_Text section_:

Figure 6: ES-MAML uses Evolutionary Strategies (ES) to learn an adaptive control policy for a noisy task.
Also, the computation of MAML’s adaptation gradients $\nabla_{\theta}\mathcal{L}_{\mathcal{T}}(\theta)$ can leverage standard automatic differentiation tools, making it easy to implement despite its mathematical sophistication. Often a first-order approximation (FOMAML) is used to improve computational efficiency by ignoring second-order terms in the meta-gradient computation, while still maintaining much of the method’s adaptation capabilities.
While MAML provides efficient adaptation through gradient-based updates, it doesn’t explicitly model uncertainty in the task parameters, a critical consideration for sim-to-real transfer, where real-world dynamics are initially unknown. Probabilistic meta-learning12 approaches address this limitation by modelling a distribution over possible task parameters:
$$ p(\mathcal{T}|\mathcal{D}) = \int p(\mathcal{T}|\theta) p(\theta|\mathcal{D}) d \theta . $$This allows the robot to maintain and update beliefs about real-world dynamics as it collects data. Probabilistic Embeddings for Actor-Critic RL13 (PEARL) builds on this insight by combining meta-learning with probabilistic inference. Instead of MAML’s direct parameter adaptation, PEARL learns a latent space of task variables that capture task uncertainty:

Figure 7: PEARL’s meta-training procedure.
Here, the policy $\pi_{\theta}$ conditions its actions not just on the current state $s$, but also on a latent task variable $z$ inferred from task-specific data $\mathcal{D}_{\mathcal{T}}$. This structure provides several advantages for sim-to-real transfer:
- The learned latent space can capture structured uncertainty about task parameters, allowing for more efficient exploration than MAML’s gradient-based adaptation.
- By learning a probabilistic encoder $q_{\phi}$, usually via a Variational Auto-Encoder14 (VAE), PEARL can rapidly infer task-relevant parameters from small amounts of real-world data without requiring gradient updates to the policy parameters. This uncertainty-aware approach enables robots to systematically explore and adapt to real-world conditions while maintaining uncertainty estimates about task dynamics.
Modular Policy Architectures
Rather than treating sim-to-real transfer as a monolithic problem, modular architectures break policies into components that can be transferred or adapted independently. This decomposition allows us to leverage the fact that some aspects of a task may transfer more readily than others. End-to-end systems are also notoriously hard to debug and breaking the problem down into smaller sub-problems can help to identify exactly what part of the system is misbehaving. Robotic tasks often naturally decompose into three main components:
- Perception, understanding the environment through sensors.

Dataset excerpt
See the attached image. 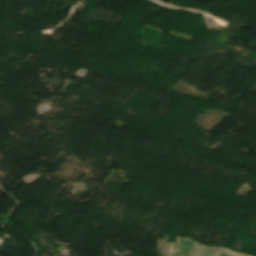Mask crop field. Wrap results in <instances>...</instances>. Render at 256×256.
<instances>
[{"label": "crop field", "mask_w": 256, "mask_h": 256, "mask_svg": "<svg viewBox=\"0 0 256 256\" xmlns=\"http://www.w3.org/2000/svg\"><path fill=\"white\" fill-rule=\"evenodd\" d=\"M196 244H197L196 242L193 244V246H192V248H191V251H190L189 256H191V255H192V252H193V250H194V248H195Z\"/></svg>", "instance_id": "ac0d7876"}, {"label": "crop field", "mask_w": 256, "mask_h": 256, "mask_svg": "<svg viewBox=\"0 0 256 256\" xmlns=\"http://www.w3.org/2000/svg\"><path fill=\"white\" fill-rule=\"evenodd\" d=\"M202 249H203V246L198 244L197 247L195 248L192 256H199V254L202 251Z\"/></svg>", "instance_id": "8a807250"}, {"label": "crop field", "mask_w": 256, "mask_h": 256, "mask_svg": "<svg viewBox=\"0 0 256 256\" xmlns=\"http://www.w3.org/2000/svg\"><path fill=\"white\" fill-rule=\"evenodd\" d=\"M225 256H227V255H225Z\"/></svg>", "instance_id": "34b2d1b8"}]
</instances>
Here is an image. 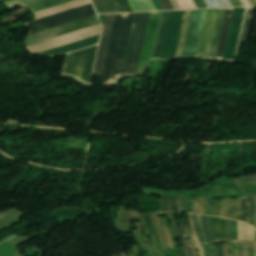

_Work instructions_:
Rewrite the meta-learning passage starting at "Here, the policy" and ending at "MAML’s gradient-based adaptation.", swapping "latent space" for "embedding space" wherever it occurs. The material here is separate from the text and unrelated to it.

_Solution_:
Here, the policy $\pi_{\theta}$ conditions its actions not just on the current state $s$, but also on a latent task variable $z$ inferred from task-specific data $\mathcal{D}_{\mathcal{T}}$. This structure provides several advantages for sim-to-real transfer:
- The learned embedding space can capture structured uncertainty about task parameters, allowing for more efficient exploration than MAML’s gradient-based adaptation.